Problem to work on:
Output as a JSON list of strings the lines starting at the first line of the entries and ending at the line that contains "légitimité et l'équivalence", one string per line, leaving out blank lines.

--- Material provided Enclosed Below ---

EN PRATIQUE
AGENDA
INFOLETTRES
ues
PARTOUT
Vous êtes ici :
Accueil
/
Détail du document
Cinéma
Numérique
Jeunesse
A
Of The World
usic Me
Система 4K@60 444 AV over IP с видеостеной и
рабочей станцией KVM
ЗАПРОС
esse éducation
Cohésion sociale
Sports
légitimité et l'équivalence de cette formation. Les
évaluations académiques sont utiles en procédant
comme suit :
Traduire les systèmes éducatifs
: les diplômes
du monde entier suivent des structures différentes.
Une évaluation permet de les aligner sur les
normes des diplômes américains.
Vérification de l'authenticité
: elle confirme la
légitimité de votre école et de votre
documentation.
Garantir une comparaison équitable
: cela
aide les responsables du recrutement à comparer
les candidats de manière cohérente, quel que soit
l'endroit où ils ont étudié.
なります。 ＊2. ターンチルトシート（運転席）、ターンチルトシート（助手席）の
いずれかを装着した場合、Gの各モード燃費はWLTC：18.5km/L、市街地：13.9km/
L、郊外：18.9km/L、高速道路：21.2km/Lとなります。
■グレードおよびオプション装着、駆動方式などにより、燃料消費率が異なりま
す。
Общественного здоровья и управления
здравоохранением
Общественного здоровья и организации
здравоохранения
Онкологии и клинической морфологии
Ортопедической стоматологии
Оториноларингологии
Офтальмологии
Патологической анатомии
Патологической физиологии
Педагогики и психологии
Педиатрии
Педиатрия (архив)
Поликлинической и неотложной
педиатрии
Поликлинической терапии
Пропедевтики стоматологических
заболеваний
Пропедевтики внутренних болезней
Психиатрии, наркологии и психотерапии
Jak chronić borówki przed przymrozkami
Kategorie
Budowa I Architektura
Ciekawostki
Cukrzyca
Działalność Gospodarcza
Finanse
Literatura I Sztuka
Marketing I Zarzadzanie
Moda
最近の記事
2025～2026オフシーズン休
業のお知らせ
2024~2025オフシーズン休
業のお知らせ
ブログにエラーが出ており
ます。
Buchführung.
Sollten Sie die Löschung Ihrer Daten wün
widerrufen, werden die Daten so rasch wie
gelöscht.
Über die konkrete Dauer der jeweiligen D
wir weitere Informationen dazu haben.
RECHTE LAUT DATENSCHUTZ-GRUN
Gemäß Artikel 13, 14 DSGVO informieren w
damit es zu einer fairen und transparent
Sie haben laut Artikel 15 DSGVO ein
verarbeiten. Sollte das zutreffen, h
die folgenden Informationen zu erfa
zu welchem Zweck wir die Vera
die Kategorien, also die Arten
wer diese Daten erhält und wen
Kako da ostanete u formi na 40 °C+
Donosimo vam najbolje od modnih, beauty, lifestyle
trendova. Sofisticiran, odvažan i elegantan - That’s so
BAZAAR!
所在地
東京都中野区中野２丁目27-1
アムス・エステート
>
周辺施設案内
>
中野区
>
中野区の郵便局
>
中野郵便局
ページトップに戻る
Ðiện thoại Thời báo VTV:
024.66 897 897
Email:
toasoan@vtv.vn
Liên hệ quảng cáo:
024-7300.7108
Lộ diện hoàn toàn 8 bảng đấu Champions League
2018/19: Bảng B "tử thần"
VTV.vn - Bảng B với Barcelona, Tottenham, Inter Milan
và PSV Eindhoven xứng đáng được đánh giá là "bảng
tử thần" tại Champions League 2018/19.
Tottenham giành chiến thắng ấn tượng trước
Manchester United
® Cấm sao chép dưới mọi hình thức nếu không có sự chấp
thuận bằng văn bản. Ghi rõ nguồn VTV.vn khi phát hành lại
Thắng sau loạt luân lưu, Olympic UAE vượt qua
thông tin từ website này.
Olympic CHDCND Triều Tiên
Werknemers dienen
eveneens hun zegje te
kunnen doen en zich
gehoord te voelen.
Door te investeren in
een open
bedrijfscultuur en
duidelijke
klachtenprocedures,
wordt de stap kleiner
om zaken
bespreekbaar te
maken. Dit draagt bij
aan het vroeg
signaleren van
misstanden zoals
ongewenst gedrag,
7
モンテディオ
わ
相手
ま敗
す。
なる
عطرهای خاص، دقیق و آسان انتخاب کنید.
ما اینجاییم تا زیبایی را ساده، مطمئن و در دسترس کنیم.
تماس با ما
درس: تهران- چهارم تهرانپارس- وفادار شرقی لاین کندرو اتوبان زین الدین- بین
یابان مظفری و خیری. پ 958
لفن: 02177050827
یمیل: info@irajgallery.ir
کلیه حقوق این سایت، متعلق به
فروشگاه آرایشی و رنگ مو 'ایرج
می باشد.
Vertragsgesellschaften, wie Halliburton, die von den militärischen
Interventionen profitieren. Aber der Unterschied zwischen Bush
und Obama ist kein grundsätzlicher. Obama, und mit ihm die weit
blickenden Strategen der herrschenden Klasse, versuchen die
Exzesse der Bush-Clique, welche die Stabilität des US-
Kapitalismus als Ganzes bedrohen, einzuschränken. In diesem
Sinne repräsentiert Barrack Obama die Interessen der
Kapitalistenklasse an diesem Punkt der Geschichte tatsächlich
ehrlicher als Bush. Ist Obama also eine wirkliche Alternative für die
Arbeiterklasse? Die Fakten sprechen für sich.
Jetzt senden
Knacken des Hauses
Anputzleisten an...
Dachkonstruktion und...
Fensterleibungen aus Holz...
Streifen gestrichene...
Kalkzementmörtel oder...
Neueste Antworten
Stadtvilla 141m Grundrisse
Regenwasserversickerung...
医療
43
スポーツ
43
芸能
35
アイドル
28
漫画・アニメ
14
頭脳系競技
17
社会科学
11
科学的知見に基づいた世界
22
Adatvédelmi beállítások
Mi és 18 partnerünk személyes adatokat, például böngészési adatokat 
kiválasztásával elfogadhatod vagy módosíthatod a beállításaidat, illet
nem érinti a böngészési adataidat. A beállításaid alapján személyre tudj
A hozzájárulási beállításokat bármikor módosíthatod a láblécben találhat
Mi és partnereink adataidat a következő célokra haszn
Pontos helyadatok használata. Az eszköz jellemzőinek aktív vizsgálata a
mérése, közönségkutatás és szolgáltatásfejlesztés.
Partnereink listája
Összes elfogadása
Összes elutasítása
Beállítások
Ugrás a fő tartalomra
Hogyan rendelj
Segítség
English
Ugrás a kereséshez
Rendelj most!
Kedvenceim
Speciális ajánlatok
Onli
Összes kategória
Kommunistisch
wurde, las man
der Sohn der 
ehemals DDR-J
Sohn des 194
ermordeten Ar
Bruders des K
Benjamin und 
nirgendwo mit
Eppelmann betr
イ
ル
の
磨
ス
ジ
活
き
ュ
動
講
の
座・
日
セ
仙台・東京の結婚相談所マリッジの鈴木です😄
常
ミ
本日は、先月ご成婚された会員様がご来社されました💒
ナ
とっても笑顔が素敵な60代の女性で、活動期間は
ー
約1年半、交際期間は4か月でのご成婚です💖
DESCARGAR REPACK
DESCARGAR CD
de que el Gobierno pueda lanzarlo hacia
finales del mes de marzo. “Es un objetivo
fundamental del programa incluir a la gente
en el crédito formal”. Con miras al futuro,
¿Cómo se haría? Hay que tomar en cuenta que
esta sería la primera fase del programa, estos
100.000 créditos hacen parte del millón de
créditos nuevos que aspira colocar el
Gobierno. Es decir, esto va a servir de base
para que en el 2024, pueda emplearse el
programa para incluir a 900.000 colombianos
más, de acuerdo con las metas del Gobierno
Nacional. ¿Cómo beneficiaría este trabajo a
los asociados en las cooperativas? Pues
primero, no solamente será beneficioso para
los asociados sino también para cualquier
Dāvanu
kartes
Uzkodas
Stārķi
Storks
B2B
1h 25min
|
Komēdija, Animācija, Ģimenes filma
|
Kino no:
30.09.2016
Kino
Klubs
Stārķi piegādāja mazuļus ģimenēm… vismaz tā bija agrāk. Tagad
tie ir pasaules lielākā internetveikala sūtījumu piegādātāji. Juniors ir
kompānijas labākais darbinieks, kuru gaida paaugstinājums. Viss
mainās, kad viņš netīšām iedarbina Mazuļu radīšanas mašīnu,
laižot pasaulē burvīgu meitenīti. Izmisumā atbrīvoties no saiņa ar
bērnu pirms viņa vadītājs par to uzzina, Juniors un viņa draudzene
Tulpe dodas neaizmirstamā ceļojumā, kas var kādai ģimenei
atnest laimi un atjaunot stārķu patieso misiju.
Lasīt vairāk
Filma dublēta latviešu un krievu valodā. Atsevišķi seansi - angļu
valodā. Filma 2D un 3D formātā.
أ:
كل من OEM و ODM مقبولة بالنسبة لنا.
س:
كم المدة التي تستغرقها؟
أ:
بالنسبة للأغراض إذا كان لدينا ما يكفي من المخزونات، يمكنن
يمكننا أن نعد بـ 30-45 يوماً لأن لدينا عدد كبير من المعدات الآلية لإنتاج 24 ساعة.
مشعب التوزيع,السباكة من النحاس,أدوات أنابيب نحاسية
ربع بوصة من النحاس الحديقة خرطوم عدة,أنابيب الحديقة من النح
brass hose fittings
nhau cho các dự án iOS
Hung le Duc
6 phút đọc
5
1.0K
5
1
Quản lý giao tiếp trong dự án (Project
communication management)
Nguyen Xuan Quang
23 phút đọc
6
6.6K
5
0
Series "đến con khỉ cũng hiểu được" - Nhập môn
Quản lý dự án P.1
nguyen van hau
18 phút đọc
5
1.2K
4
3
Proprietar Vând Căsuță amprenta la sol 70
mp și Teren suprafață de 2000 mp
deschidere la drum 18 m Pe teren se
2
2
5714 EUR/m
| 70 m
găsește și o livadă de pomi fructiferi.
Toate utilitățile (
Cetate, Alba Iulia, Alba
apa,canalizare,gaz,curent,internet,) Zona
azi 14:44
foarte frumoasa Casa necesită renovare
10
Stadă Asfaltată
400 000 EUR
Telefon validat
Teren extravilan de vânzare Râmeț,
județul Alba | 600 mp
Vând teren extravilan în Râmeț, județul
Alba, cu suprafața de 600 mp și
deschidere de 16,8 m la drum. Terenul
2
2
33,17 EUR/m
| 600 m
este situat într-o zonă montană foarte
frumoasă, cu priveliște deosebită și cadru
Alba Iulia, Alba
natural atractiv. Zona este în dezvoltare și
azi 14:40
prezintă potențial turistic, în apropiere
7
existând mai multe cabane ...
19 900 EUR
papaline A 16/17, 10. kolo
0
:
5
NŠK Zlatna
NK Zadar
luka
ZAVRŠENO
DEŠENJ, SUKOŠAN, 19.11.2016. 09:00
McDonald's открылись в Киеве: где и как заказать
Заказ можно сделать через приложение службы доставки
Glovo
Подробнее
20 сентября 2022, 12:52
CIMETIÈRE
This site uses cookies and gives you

--- End of Enclosed Material provided ---

Result for this exercise:
[
  "EN PRATIQUE",
  "AGENDA",
  "INFOLETTRES",
  "ues",
  "PARTOUT",
  "Vous êtes ici :",
  "Accueil",
  "/",
  "Détail du document",
  "Cinéma",
  "Numérique",
  "Jeunesse",
  "A",
  "Of The World",
  "usic Me",
  "Система 4K@60 444 AV over IP с видеостеной и",
  "рабочей станцией KVM",
  "ЗАПРОС",
  "esse éducation",
  "Cohésion sociale",
  "Sports",
  "légitimité et l'équivalence de cette formation. Les"
]